Fu has started down this road, increasing the number of participants and broadening the types of subjects. “We are now doing more double-blind tests in the hospitals, with patients, some with eye diseases,” he says. The group also plans to introduce an online screening platform that uses the algorithm to screen for COVID-19.
“As an ophthalmologist it would be very surprising if there is a distinct COVID viral conjunctivitis pattern as opposed to other similar forms of viral conjunctivitis,” ophthalmologist Alastair Denniston, the director of the Health Data Research Hub for Eye Health in Birmingham, UK, writes in an email to The Scientist. “This is unlike building an algorithm for conditions which are biologically more distinct like macular degeneration,” he writes.
He notes that if there were a unique pattern evident in COVID-19 cases, “then the comparison for training and testing should be against cases that look similar,” such as non–COVID-19 viral conjunctivitis or other causes of a red eye associated with colds caused by adenovirus or rhinovirus. He also faults the paper in not providing “the necessary description to really critique the science in terms of how they built and (tried to) validate the model.”
Denniston recently reviewed more than 20,000 AI studies on detecting disease from medical imaging, but found that less than 1 percent were sufficiently robust in their design and reporting that independent reviewers had high confidence in their claims. This led him to convene a group of experts to define the international standards for the design and reporting of clinical trials of AI systems. These standards were published this month in Nature Medicine, The BMJ, and Lancet Digital Health and are supported by leading medical journals.

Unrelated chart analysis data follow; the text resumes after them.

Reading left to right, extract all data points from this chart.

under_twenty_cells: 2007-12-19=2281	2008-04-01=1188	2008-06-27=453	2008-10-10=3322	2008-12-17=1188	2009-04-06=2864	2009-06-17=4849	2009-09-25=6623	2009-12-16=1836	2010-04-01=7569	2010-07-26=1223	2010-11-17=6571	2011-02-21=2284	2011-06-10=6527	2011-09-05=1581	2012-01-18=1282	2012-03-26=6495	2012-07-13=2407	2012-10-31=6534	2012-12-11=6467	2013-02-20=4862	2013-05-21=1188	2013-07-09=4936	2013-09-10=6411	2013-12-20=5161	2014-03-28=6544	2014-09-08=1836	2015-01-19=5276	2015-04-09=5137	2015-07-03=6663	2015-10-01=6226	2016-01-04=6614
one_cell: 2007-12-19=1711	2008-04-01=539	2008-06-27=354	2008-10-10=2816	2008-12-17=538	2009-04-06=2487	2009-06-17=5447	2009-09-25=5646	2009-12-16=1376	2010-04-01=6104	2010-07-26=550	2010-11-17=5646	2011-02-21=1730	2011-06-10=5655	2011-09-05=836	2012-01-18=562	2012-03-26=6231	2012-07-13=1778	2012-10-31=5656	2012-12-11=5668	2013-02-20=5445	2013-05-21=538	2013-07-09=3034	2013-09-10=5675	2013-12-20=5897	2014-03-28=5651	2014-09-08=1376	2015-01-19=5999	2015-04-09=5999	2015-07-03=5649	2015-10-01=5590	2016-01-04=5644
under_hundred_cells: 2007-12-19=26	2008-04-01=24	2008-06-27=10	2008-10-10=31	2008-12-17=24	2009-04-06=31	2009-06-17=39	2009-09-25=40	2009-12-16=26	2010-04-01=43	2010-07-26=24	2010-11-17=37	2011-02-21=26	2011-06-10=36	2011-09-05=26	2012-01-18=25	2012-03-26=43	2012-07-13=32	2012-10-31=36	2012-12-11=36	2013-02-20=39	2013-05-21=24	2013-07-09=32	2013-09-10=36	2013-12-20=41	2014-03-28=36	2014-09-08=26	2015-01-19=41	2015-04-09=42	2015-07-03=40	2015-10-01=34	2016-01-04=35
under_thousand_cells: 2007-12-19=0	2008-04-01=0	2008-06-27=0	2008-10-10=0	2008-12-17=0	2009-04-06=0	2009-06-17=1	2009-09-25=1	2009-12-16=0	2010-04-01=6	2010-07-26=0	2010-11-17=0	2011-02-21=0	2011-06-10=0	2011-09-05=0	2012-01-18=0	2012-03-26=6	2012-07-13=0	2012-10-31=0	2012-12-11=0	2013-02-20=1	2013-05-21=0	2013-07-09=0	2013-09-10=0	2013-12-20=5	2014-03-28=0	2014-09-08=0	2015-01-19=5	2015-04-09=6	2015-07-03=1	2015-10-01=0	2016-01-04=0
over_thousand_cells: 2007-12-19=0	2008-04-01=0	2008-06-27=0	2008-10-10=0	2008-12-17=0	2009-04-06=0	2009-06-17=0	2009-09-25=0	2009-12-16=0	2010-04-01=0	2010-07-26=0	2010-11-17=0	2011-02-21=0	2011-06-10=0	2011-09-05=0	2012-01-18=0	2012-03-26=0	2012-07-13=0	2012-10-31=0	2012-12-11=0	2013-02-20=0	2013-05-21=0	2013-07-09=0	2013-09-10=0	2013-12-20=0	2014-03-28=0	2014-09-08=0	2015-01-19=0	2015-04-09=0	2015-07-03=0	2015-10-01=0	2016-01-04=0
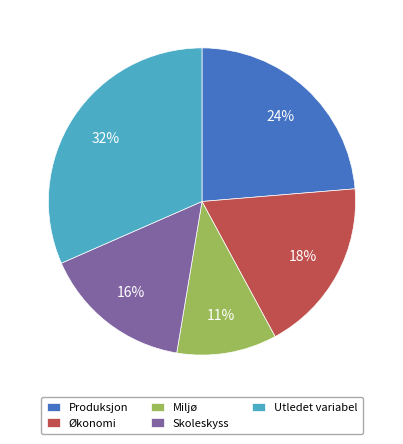

Is Skoleskyss the majority of the pie?

No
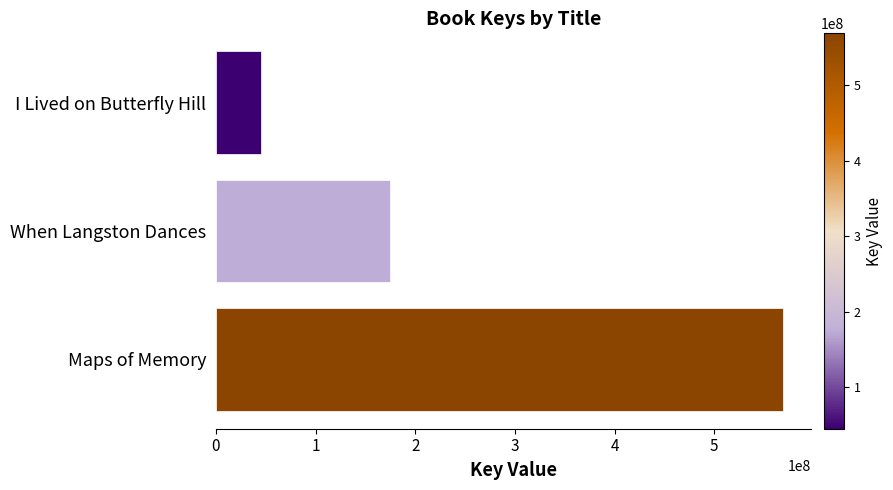

How many data points does each series have?

3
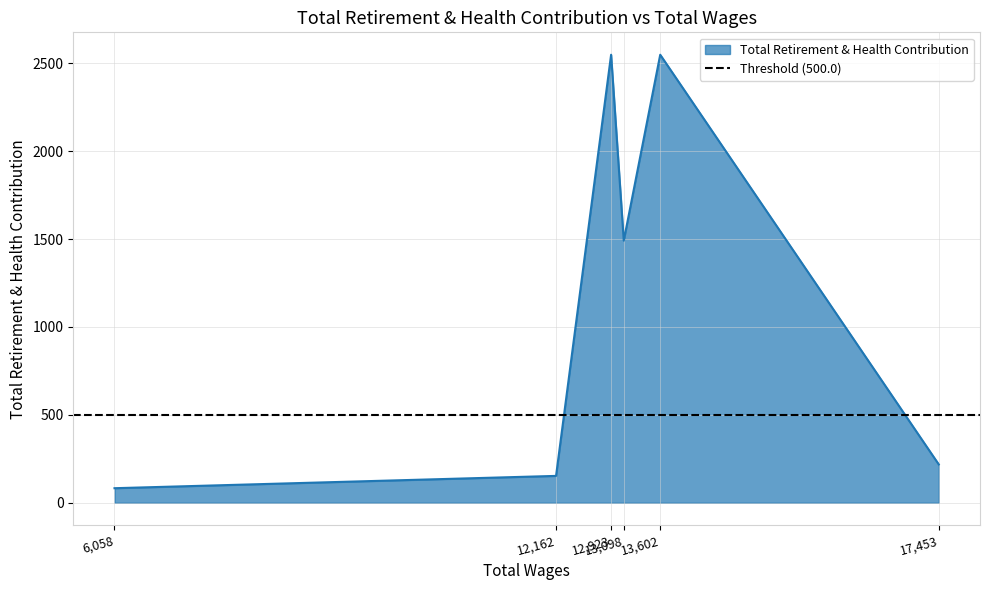

What is the sum of all values?

7041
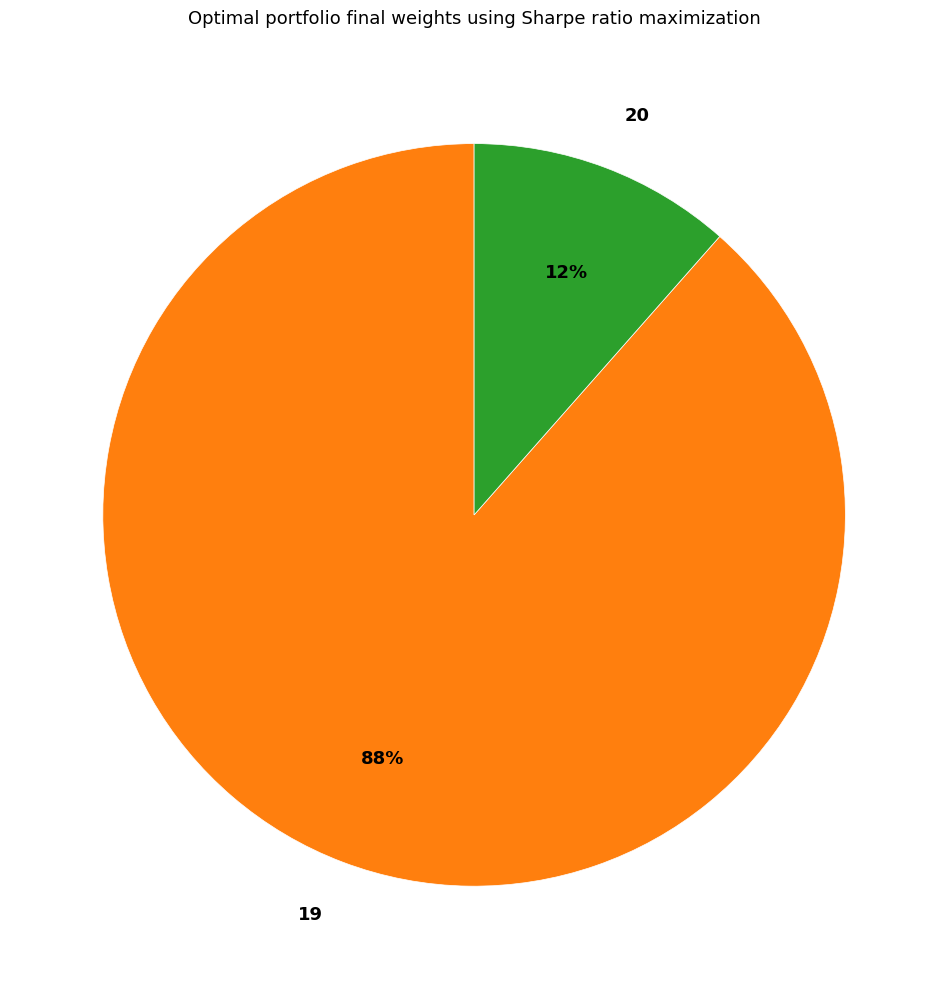

Rank the categories by value from highest to lowest.

19, 20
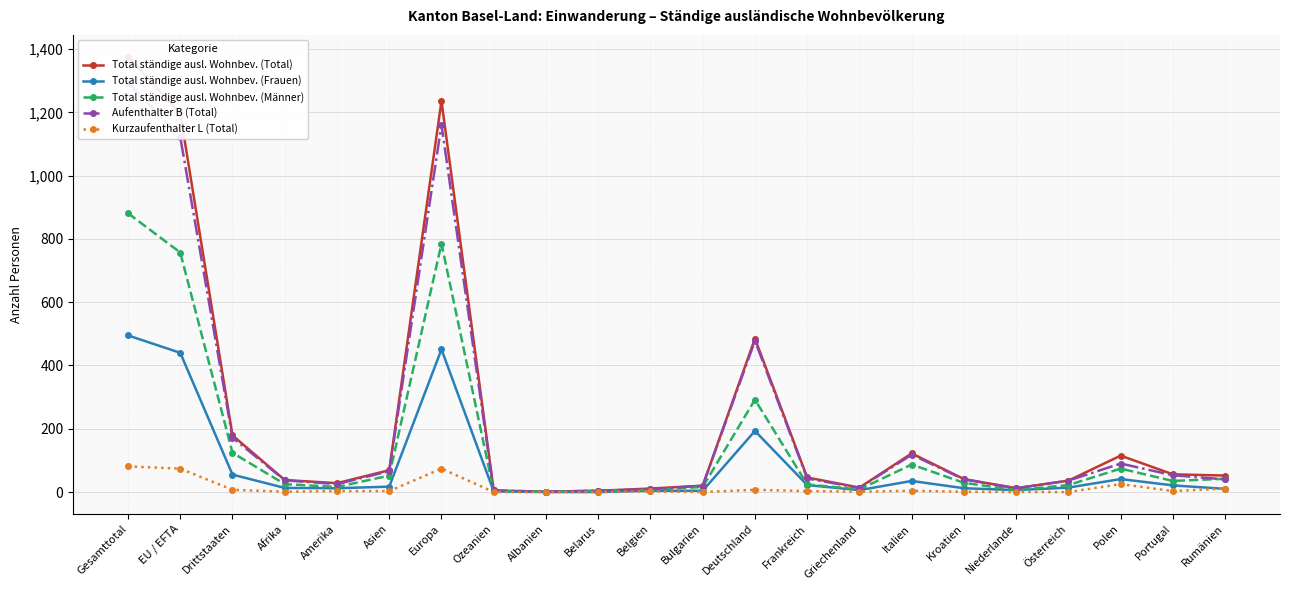

Reading left to right, what are all the values shown in this chart?

Total ständige ausl. Wohnbev. (Total): 1376	1197	179	38	28	69	1236	5	1	4	11	20	485	46	14	122	41	12	36	115	56	52
Total ständige ausl. Wohnbev. (Frauen): 495	440	55	13	12	17	451	2	0	0	4	4	193	22	6	35	12	6	14	41	21	10
Total ständige ausl. Wohnbev. (Männer): 881	757	124	25	16	52	785	3	1	4	7	16	292	24	8	87	29	6	22	74	35	42
Aufenthalter B (Total): 1294	1122	172	37	25	66	1161	5	1	4	9	20	478	43	13	118	40	12	36	90	53	40
Kurzaufenthalter L (Total): 81	74	7	1	3	3	74	0	0	0	2	0	7	3	1	4	1	0	0	25	3	11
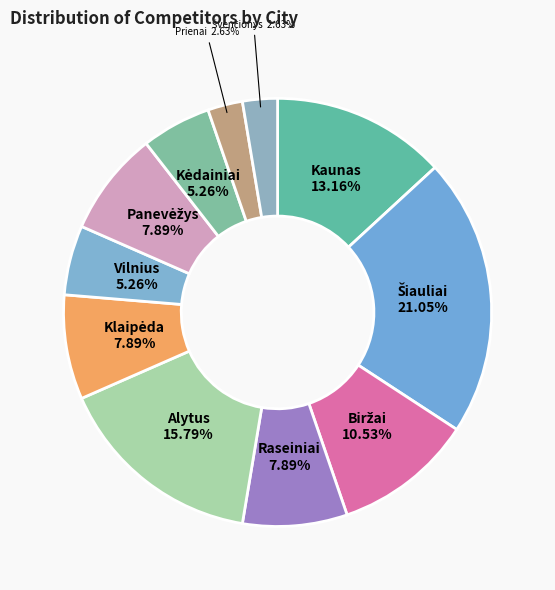

Combined, do Alytus and Prienai account for over 50%?

No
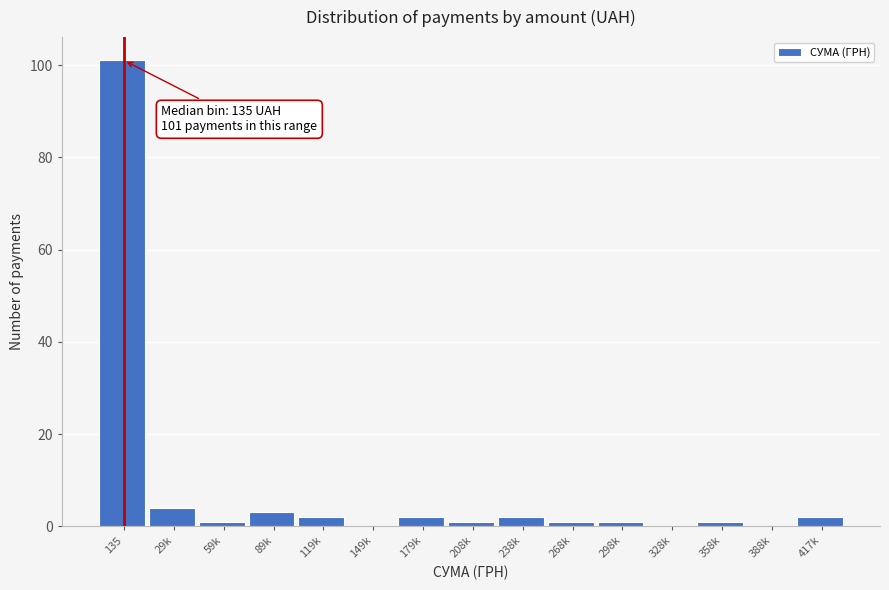

Reading left to right, what are all the values shown in this chart?

135=101	29k=4	59k=1	89k=3	119k=2	149k=0	179k=2	208k=1	238k=2	268k=1	298k=1	328k=0	358k=1	388k=0	417k=2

The Shanghai study has some potentially controversial applications, even if the AI works. Their algorithm could be used in public places, Fu says, though this would raise data privacy concerns in many countries. “In China, for example, we have a lot of high-resolution cameras everywhere,” he notes. “In airports or at train stations, we could use these surveillance cameras to check people’s eyes.” The program would be most accurate if people looked directly at the camera, but Fu says “as long as our camera can clearly watch the eye region it would be good enough.”
Screening the public without expressed consent using this algorithm would be ruled out of bounds in some parts of the world. “In Europe, this would be highly problematic and most likely illegal, in violation of the EU Charter of Fundamental Rights and general data protection legislation,” says computer scientist Barry O’Sullivan of University College Cork in Ireland who is an expert in AI. The gathering of health data and biometric data in Europe requires consent.
O’Sullivan echoes the concern that the paper falls short on detail regarding its methodology. “It is an interesting hypothesis,” he says. But, as currently written, it isn’t ready for publication in a machine learning journal, he concludes.